### BRIEF:
Reproduce the listing with every occurrence of "昨天" replaced by "今天", leaving everything else unchanged.

+ + + + +

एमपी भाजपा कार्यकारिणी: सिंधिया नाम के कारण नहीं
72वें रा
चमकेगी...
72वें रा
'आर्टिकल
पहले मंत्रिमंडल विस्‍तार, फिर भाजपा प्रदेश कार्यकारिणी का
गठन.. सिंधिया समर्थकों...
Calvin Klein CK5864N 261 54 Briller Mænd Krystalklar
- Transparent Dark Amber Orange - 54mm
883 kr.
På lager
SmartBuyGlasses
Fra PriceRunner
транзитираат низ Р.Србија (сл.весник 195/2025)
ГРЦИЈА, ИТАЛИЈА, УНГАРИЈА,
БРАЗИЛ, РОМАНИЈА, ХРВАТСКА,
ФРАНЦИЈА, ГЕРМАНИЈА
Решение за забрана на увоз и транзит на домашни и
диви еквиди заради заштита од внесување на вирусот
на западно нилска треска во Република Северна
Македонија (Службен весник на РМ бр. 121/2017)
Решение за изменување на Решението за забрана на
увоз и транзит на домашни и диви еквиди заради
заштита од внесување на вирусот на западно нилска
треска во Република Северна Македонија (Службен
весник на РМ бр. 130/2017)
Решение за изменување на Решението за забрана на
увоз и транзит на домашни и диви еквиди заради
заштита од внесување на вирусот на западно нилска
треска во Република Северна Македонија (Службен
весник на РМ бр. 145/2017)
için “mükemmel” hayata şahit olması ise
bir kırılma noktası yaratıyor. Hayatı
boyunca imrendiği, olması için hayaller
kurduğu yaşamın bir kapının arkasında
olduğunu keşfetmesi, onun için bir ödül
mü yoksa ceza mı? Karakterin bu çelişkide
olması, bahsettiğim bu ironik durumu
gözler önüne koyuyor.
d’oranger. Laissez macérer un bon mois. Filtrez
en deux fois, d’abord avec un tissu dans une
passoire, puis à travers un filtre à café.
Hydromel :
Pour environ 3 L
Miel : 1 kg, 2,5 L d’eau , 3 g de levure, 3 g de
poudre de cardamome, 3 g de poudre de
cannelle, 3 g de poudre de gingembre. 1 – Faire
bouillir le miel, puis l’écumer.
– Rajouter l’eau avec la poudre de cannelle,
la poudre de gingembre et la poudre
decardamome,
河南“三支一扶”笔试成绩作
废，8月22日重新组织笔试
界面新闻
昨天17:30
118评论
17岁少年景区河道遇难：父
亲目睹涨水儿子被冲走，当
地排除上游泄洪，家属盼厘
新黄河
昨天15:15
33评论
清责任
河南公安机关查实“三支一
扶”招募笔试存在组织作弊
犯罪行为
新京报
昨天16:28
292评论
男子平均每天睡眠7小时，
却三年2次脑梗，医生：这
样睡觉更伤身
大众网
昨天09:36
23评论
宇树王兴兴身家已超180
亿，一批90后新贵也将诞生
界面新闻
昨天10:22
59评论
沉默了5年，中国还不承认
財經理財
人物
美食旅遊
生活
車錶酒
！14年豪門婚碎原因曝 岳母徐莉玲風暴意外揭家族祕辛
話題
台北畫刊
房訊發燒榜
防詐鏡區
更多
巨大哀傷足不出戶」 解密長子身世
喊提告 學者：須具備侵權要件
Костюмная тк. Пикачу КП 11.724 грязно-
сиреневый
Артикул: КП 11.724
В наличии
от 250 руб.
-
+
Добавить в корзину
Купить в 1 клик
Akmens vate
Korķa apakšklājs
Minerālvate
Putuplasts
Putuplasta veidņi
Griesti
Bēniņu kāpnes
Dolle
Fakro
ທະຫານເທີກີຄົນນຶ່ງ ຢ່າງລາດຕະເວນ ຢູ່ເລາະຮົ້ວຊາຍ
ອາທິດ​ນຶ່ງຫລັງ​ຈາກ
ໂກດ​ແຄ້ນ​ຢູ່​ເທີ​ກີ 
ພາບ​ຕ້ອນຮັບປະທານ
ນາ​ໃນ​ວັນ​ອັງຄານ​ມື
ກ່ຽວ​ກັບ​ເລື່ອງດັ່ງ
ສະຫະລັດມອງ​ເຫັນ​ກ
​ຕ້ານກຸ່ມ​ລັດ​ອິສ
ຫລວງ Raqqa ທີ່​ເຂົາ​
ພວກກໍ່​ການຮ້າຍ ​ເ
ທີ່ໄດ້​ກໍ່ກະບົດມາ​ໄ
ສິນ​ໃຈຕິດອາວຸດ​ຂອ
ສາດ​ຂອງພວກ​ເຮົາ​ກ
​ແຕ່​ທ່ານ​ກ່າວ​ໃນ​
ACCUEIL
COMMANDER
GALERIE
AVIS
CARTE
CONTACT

+ + + + +

### SOLUTION TO THIS PROBLEM:
एमपी भाजपा कार्यकारिणी: सिंधिया नाम के कारण नहीं
72वें रा
चमकेगी...
72वें रा
'आर्टिकल
पहले मंत्रिमंडल विस्‍तार, फिर भाजपा प्रदेश कार्यकारिणी का
गठन.. सिंधिया समर्थकों...
Calvin Klein CK5864N 261 54 Briller Mænd Krystalklar
- Transparent Dark Amber Orange - 54mm
883 kr.
På lager
SmartBuyGlasses
Fra PriceRunner
транзитираат низ Р.Србија (сл.весник 195/2025)
ГРЦИЈА, ИТАЛИЈА, УНГАРИЈА,
БРАЗИЛ, РОМАНИЈА, ХРВАТСКА,
ФРАНЦИЈА, ГЕРМАНИЈА
Решение за забрана на увоз и транзит на домашни и
диви еквиди заради заштита од внесување на вирусот
на западно нилска треска во Република Северна
Македонија (Службен весник на РМ бр. 121/2017)
Решение за изменување на Решението за забрана на
увоз и транзит на домашни и диви еквиди заради
заштита од внесување на вирусот на западно нилска
треска во Република Северна Македонија (Службен
весник на РМ бр. 130/2017)
Решение за изменување на Решението за забрана на
увоз и транзит на домашни и диви еквиди заради
заштита од внесување на вирусот на западно нилска
треска во Република Северна Македонија (Службен
весник на РМ бр. 145/2017)
için “mükemmel” hayata şahit olması ise
bir kırılma noktası yaratıyor. Hayatı
boyunca imrendiği, olması için hayaller
kurduğu yaşamın bir kapının arkasında
olduğunu keşfetmesi, onun için bir ödül
mü yoksa ceza mı? Karakterin bu çelişkide
olması, bahsettiğim bu ironik durumu
gözler önüne koyuyor.
d’oranger. Laissez macérer un bon mois. Filtrez
en deux fois, d’abord avec un tissu dans une
passoire, puis à travers un filtre à café.
Hydromel :
Pour environ 3 L
Miel : 1 kg, 2,5 L d’eau , 3 g de levure, 3 g de
poudre de cardamome, 3 g de poudre de
cannelle, 3 g de poudre de gingembre. 1 – Faire
bouillir le miel, puis l’écumer.
– Rajouter l’eau avec la poudre de cannelle,
la poudre de gingembre et la poudre
decardamome,
河南“三支一扶”笔试成绩作
废，8月22日重新组织笔试
界面新闻
今天17:30
118评论
17岁少年景区河道遇难：父
亲目睹涨水儿子被冲走，当
地排除上游泄洪，家属盼厘
新黄河
今天15:15
33评论
清责任
河南公安机关查实“三支一
扶”招募笔试存在组织作弊
犯罪行为
新京报
今天16:28
292评论
男子平均每天睡眠7小时，
却三年2次脑梗，医生：这
样睡觉更伤身
大众网
今天09:36
23评论
宇树王兴兴身家已超180
亿，一批90后新贵也将诞生
界面新闻
今天10:22
59评论
沉默了5年，中国还不承认
財經理財
人物
美食旅遊
生活
車錶酒
！14年豪門婚碎原因曝 岳母徐莉玲風暴意外揭家族祕辛
話題
台北畫刊
房訊發燒榜
防詐鏡區
更多
巨大哀傷足不出戶」 解密長子身世
喊提告 學者：須具備侵權要件
Костюмная тк. Пикачу КП 11.724 грязно-
сиреневый
Артикул: КП 11.724
В наличии
от 250 руб.
-
+
Добавить в корзину
Купить в 1 клик
Akmens vate
Korķa apakšklājs
Minerālvate
Putuplasts
Putuplasta veidņi
Griesti
Bēniņu kāpnes
Dolle
Fakro
ທະຫານເທີກີຄົນນຶ່ງ ຢ່າງລາດຕະເວນ ຢູ່ເລາະຮົ້ວຊາຍ
ອາທິດ​ນຶ່ງຫລັງ​ຈາກ
ໂກດ​ແຄ້ນ​ຢູ່​ເທີ​ກີ 
ພາບ​ຕ້ອນຮັບປະທານ
ນາ​ໃນ​ວັນ​ອັງຄານ​ມື
ກ່ຽວ​ກັບ​ເລື່ອງດັ່ງ
ສະຫະລັດມອງ​ເຫັນ​ກ
​ຕ້ານກຸ່ມ​ລັດ​ອິສ
ຫລວງ Raqqa ທີ່​ເຂົາ​
ພວກກໍ່​ການຮ້າຍ ​ເ
ທີ່ໄດ້​ກໍ່ກະບົດມາ​ໄ
ສິນ​ໃຈຕິດອາວຸດ​ຂອ
ສາດ​ຂອງພວກ​ເຮົາ​ກ
​ແຕ່​ທ່ານ​ກ່າວ​ໃນ​
ACCUEIL
COMMANDER
GALERIE
AVIS
CARTE
CONTACT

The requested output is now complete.